Member of Parliament for Naivasha Constituency
- Incumbent
- Assumed office 2003
- Preceded by: Paul Kihara

Personal details
- Education: Riamukurue Primary School; Gìthūngūri Girls Secondary School; Cathedral Secretarial College;
- Occupation: Politician
- Known for: Voting for Finance Bill 2023 & 2024; Involvement in Ndabibi Farm land dispute; NG-CDF bursary fund discrepancies;

= Jayne Kihara =

Kenyan politician

Jayne Njeri Wanjikū Kìhara is a Kenyan politician. She is currently the only member of parliament for Naivasha Constituency.

She voted to pass the 2023 Finance Bill and also 2024 Finance Bill 2024 on 20 June 2024.

She is credited with aiding the grabbing of Ndabibi Farm. Kìhara was involved in defending President William Ruto over the ownership of a 5000-acre piece of land in Ndabibi. She insisted that Ruto had legally acquired the land and accused local leaders of orchestrating a land-grabbing scheme targeting unsuspecting owners.

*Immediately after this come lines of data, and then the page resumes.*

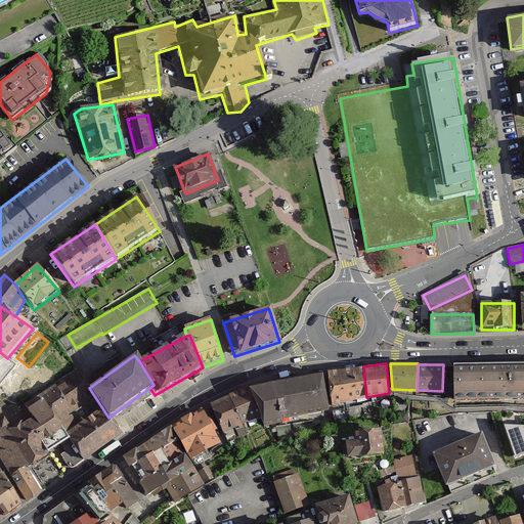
[(454,401),(523,399),(523,364),(453,365),(454,401)]
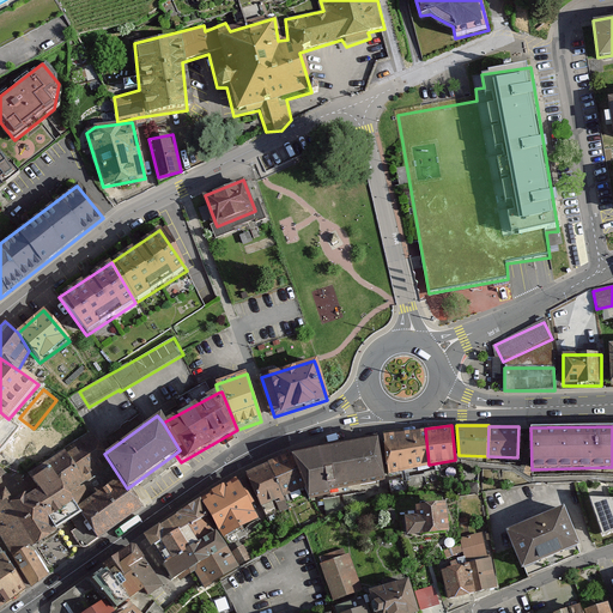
[(383,434),(388,474),(429,465),(425,429),(383,434)]
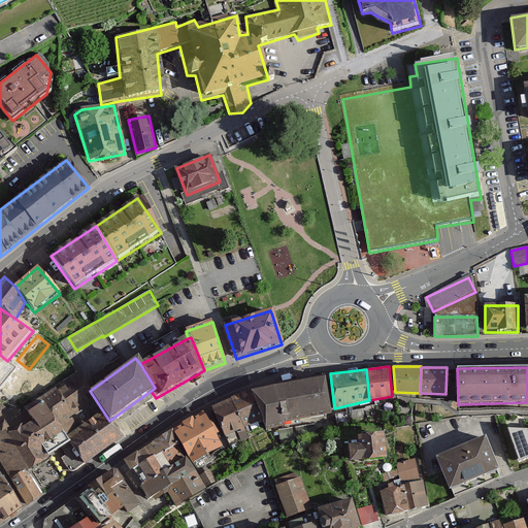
[(77,372),(39,398),(71,446),(62,452),(65,457),(61,459),(69,470),(74,471),(123,435),(109,421),(90,391),(77,372)]
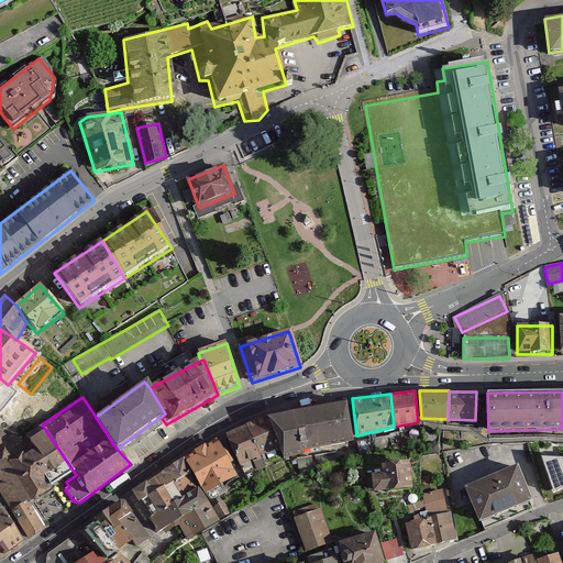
[(282,449),(285,459),(353,440),(348,400),(268,416),(282,449)]
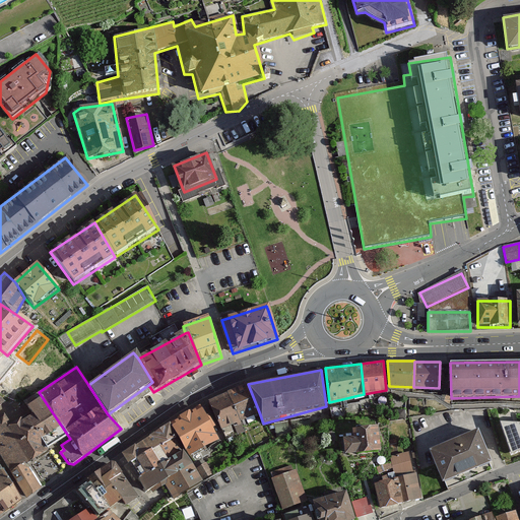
[(248,384),(228,392),(241,423),(260,414),(248,384)]
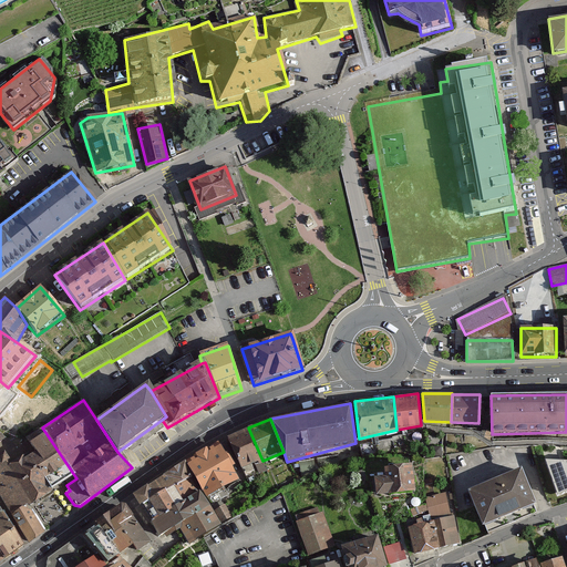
[(76,478),(42,428),(23,440),(31,454),(23,461),(21,456),(12,463),(4,452),(0,454),(0,498),(29,543),(44,531),(30,508),(66,485),(76,478)]
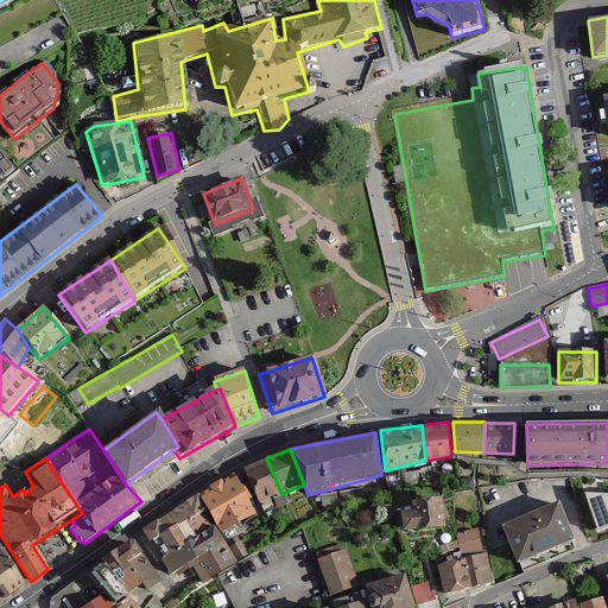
[(244,468),(264,512),(286,504),(282,494),(266,458),(244,468)]
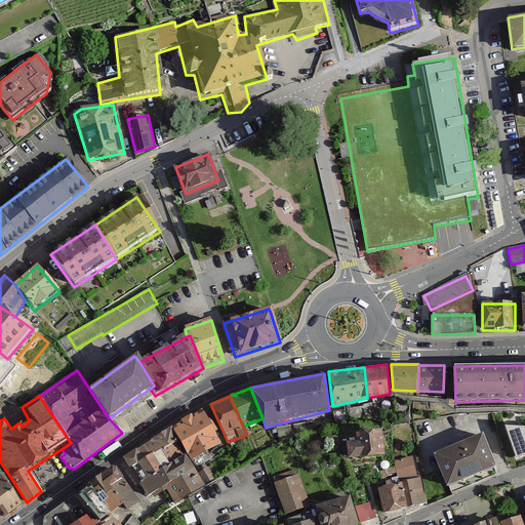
[(192,460),(221,443),(202,408),(172,426),(179,439),(187,451),(192,460)]
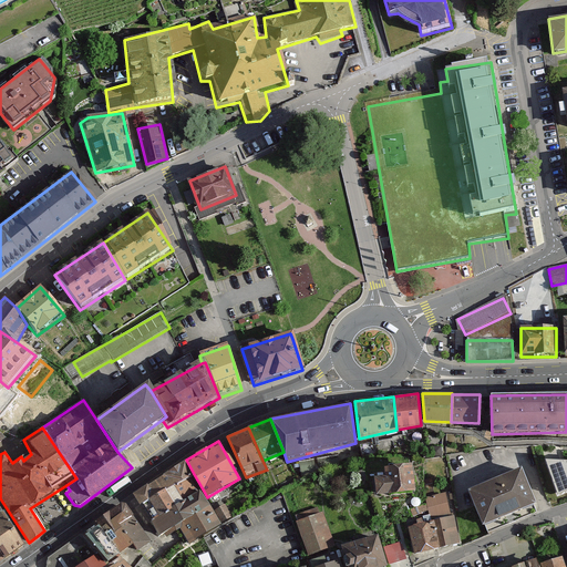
[(186,460),(133,494),(141,505),(194,474),(186,460)]
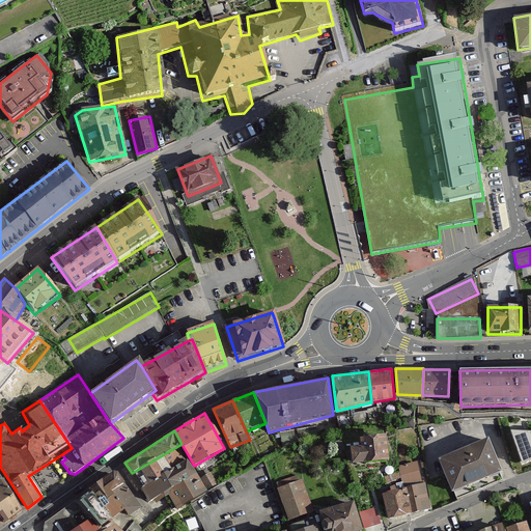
[(530,430),(511,430),(523,466),(530,462),(530,430)]
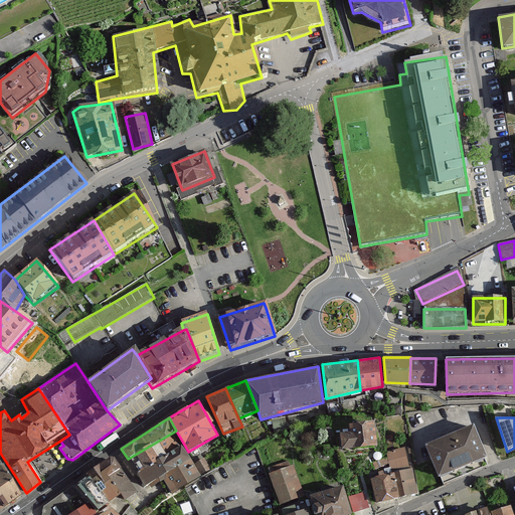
[(340,436),(342,451),(375,449),(373,424),(348,426),(349,435),(340,436)]
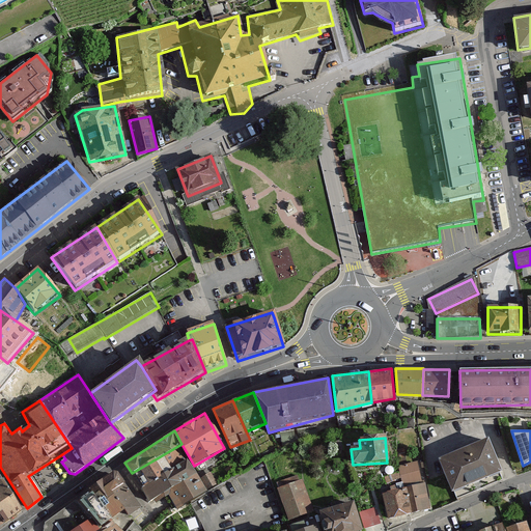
[(440,458),(453,491),(502,469),(487,438),(440,458)]
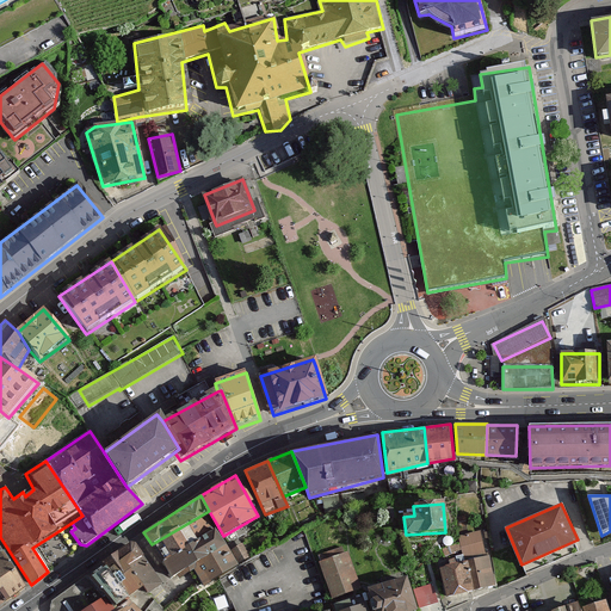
[(209,511),(152,544),(161,561),(215,526),(217,525),(209,511)]
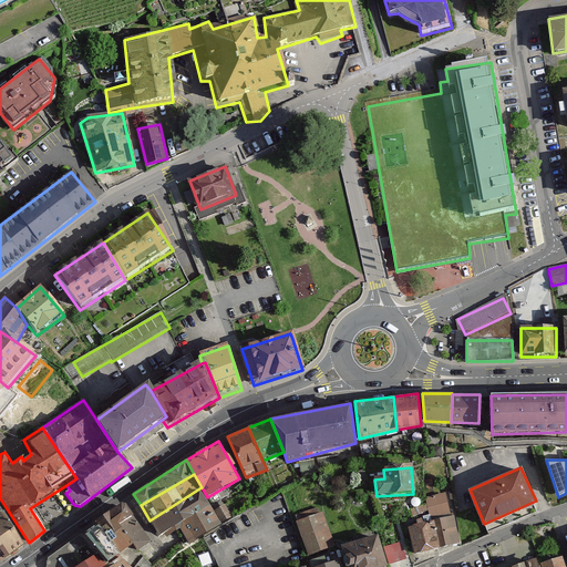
[(199,488),(150,521),(158,536),(164,533),(166,536),(179,527),(188,543),(222,524),(210,505),(199,488)]
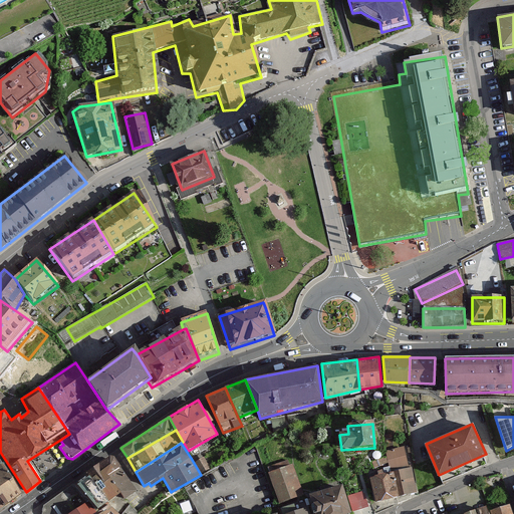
[(404,447),(387,451),(389,469),(407,466),(404,447)]
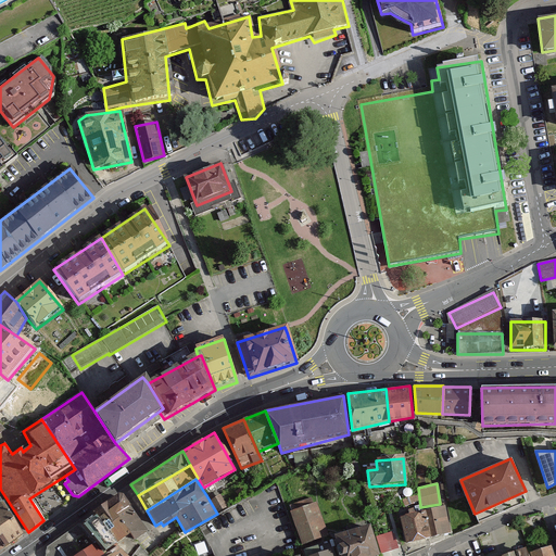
[(130,533),(117,514),(130,505),(123,494),(118,493),(95,510),(97,514),(117,542),(130,533)]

In the 2021/2022 financial year, she had KSh 64 million in unsupported bursary payments from the NG-CDF. The Auditor General's report highlighted significant discrepancies and ineffective internal controls, raising concerns about the lawful use of public funds.

== Education ==
Kìhara attended primary education at Riamukurue. She also joined secondary education at Gìthūngūri Girls. She furthered her education at Cathedral Secretarial College.

== Personal life ==
She is the wife of the late member of parliament for Naivasha Constituency, Paul Kihara, whom she succeeded in Parliament.